There is controversy around the recognition of the Alsatian flag. The authentic historical flag is the Rot-un-Wiss; Red and White are commonly found on the coat of arms of Alsatian cities (Strasbourg, Mulhouse, Sélestat...) and of many Swiss cities, especially in Basel's region. The German region Hesse uses a flag similar to the Rot-un-Wiss. As it underlines the Germanic roots of the region, it was replaced in 1949 by a new "Union jack-like" flag representing the union of the two départements. It has, however, no real historical relevance. It has been since replaced again by a slightly different one, also representing the two départements. With the purpose of "Francizing" the region, the Rot-un-Wiss has not been recognized by Paris. Some overzealous statesmen have called it a Nazi invention – while its origins date back to the 11th century and the Red and White banner of Gérard de Lorraine (aka. d'Alsace). The Rot-un-Wiss flag is still known as the real historical emblem of the region by most of the population and the départements' parliaments and has been widely used during protests against the creation of a new "super-region" gathering Champagne-Ardennes, Lorraine and Alsace, namely on Colmar's statue of liberty.

=== Language ===
Although German dialects were spoken in Alsace for most of its history, the dominant language in Alsace today is French.

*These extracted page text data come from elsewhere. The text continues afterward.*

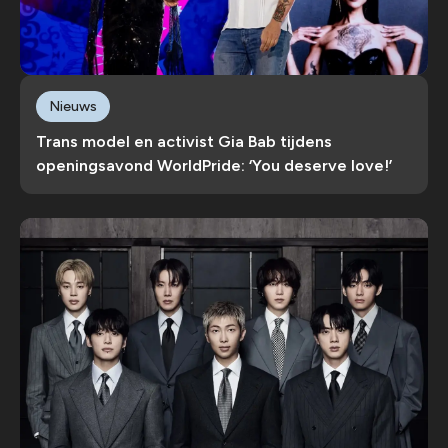
Nieuws
Trans model en activist Gia Bab tijdens
openingsavond WorldPride: ‘You deserve love!’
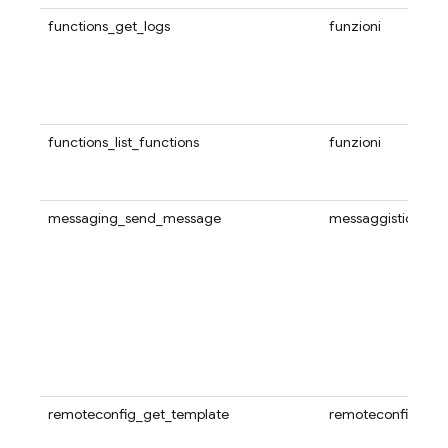
functions_get_logs
funzioni
functions_list_functions
funzioni
messaging_send_message
messaggistica
remoteconfig_get_template
remoteconfig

The traditional language of the région is Alsatian, an Alemannic dialect of Upper German spoken on both sides of the Rhine and closely related to Swiss German. Some Frankish dialects of West Central German are also spoken in "Alsace Bossue" and in the extreme north of Alsace. Neither Alsatian nor the Frankish dialects have any form of official status, as is customary for regional languages in France, although both are now recognized as languages of France and can be chosen as subjects in lycées.

Although Alsace has been part of France multiple times in the past, the region had no direct connection with the French state for several centuries. From the end of the Roman Empire (5th century) to the French annexation (17th century), Alsace was politically part of the German world.

The towns of Alsace were the first to adopt the German language as their official language, instead of Latin, during the Lutheran Reform. It was in Strasbourg that German was first used for the liturgy. It was also in Strasbourg that the first German Bible was published in 1466.